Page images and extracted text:
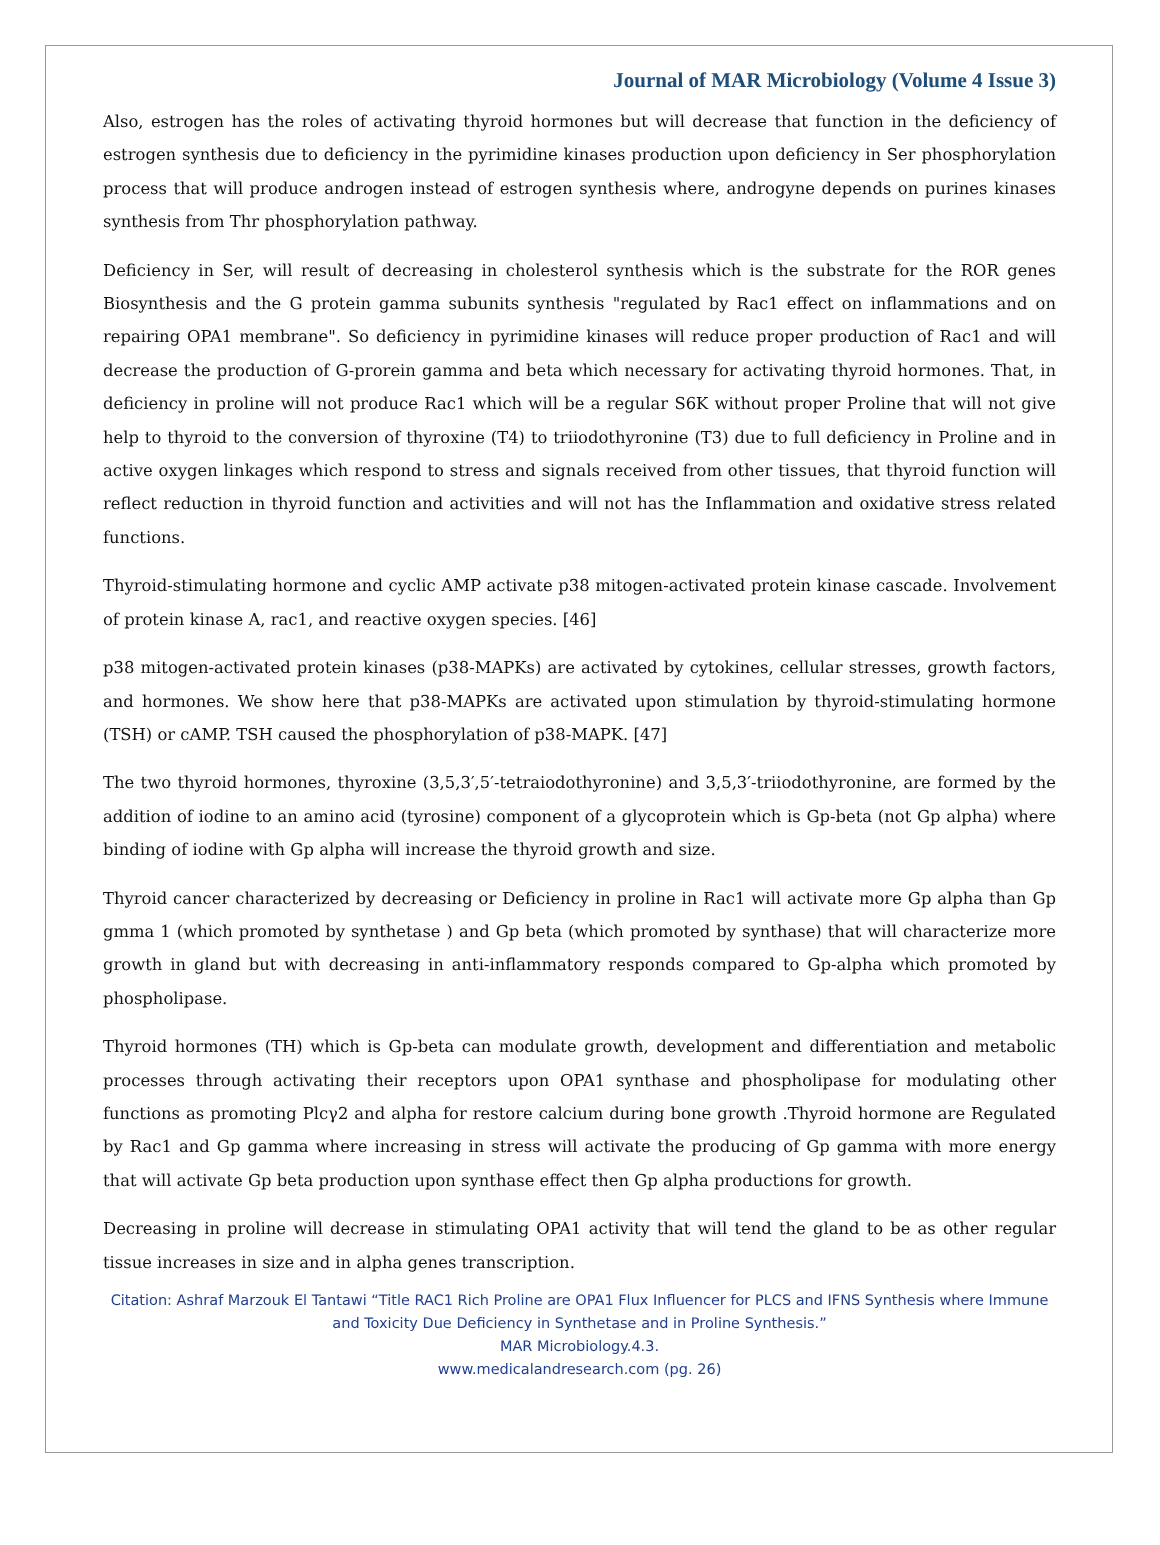Journal of MAR Microbiology (Volume 4 Issue 3)
Also, estrogen has the roles of activating thyroid hormones but will decrease that function in the deficiency of estrogen synthesis due to deficiency in the pyrimidine kinases production upon deficiency in Ser phosphorylation process that will produce androgen instead of estrogen synthesis where, androgyne depends on purines kinases synthesis from Thr phosphorylation pathway.
Deficiency in Ser, will result of decreasing in cholesterol synthesis which is the substrate for the ROR genes Biosynthesis and the G protein gamma subunits synthesis "regulated by Rac1 effect on inflammations and on repairing OPA1 membrane". So deficiency in pyrimidine kinases will reduce proper production of Rac1 and will decrease the production of G-prorein gamma and beta which necessary for activating thyroid hormones. That, in deficiency in proline will not produce Rac1 which will be a regular S6K without proper Proline that will not give help to thyroid to the conversion of thyroxine (T4) to triiodothyronine (T3) due to full deficiency in Proline and in active oxygen linkages which respond to stress and signals received from other tissues, that thyroid function will reflect reduction in thyroid function and activities and will not has the Inflammation and oxidative stress related functions.
Thyroid-stimulating hormone and cyclic AMP activate p38 mitogen-activated protein kinase cascade. Involvement of protein kinase A, rac1, and reactive oxygen species. [46]
p38 mitogen-activated protein kinases (p38-MAPKs) are activated by cytokines, cellular stresses, growth factors, and hormones. We show here that p38-MAPKs are activated upon stimulation by thyroid-stimulating hormone (TSH) or cAMP. TSH caused the phosphorylation of p38-MAPK. [47]
The two thyroid hormones, thyroxine (3,5,3′,5′-tetraiodothyronine) and 3,5,3′-triiodothyronine, are formed by the addition of iodine to an amino acid (tyrosine) component of a glycoprotein which is Gp-beta (not Gp alpha) where binding of iodine with Gp alpha will increase the thyroid growth and size.
Thyroid cancer characterized by decreasing or Deficiency in proline in Rac1 will activate more Gp alpha than Gp gmma 1 (which promoted by synthetase ) and Gp beta (which promoted by synthase) that will characterize more growth in gland but with decreasing in anti-inflammatory responds compared to Gp-alpha which promoted by phospholipase.
Thyroid hormones (TH) which is Gp-beta can modulate growth, development and differentiation and metabolic processes through activating their receptors upon OPA1 synthase and phospholipase for modulating other functions as promoting Plcγ2 and alpha for restore calcium during bone growth .Thyroid hormone are Regulated by Rac1 and Gp gamma where increasing in stress will activate the producing of Gp gamma with more energy that will activate Gp beta production upon synthase effect then Gp alpha productions for growth.
Decreasing in proline will decrease in stimulating OPA1 activity that will tend the gland to be as other regular tissue increases in size and in alpha genes transcription.
Citation: Ashraf Marzouk El Tantawi “Title RAC1 Rich Proline are OPA1 Flux Influencer for PLCS and IFNS Synthesis where Immune and Toxicity Due Deficiency in Synthetase and in Proline Synthesis.”
MAR Microbiology.4.3.
www.medicalandresearch.com (pg. 26)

Task objective:
Each line from the one with "Thyroid hormones (TH)" through the last line of the records above must be retyped exactly, and no other line may be given.

Expected answer:
Thyroid hormones (TH) which is Gp-beta can modulate growth, development and differentiation and metabolic processes through activating their receptors upon OPA1 synthase and phospholipase for modulating other functions as promoting Plcγ2 and alpha for restore calcium during bone growth .Thyroid hormone are Regulated by Rac1 and Gp gamma where increasing in stress will activate the producing of Gp gamma with more energy that will activate Gp beta production upon synthase effect then Gp alpha productions for growth.
Decreasing in proline will decrease in stimulating OPA1 activity that will tend the gland to be as other regular tissue increases in size and in alpha genes transcription.
Citation: Ashraf Marzouk El Tantawi “Title RAC1 Rich Proline are OPA1 Flux Influencer for PLCS and IFNS Synthesis where Immune and Toxicity Due Deficiency in Synthetase and in Proline Synthesis.”
MAR Microbiology.4.3.
www.medicalandresearch.com (pg. 26)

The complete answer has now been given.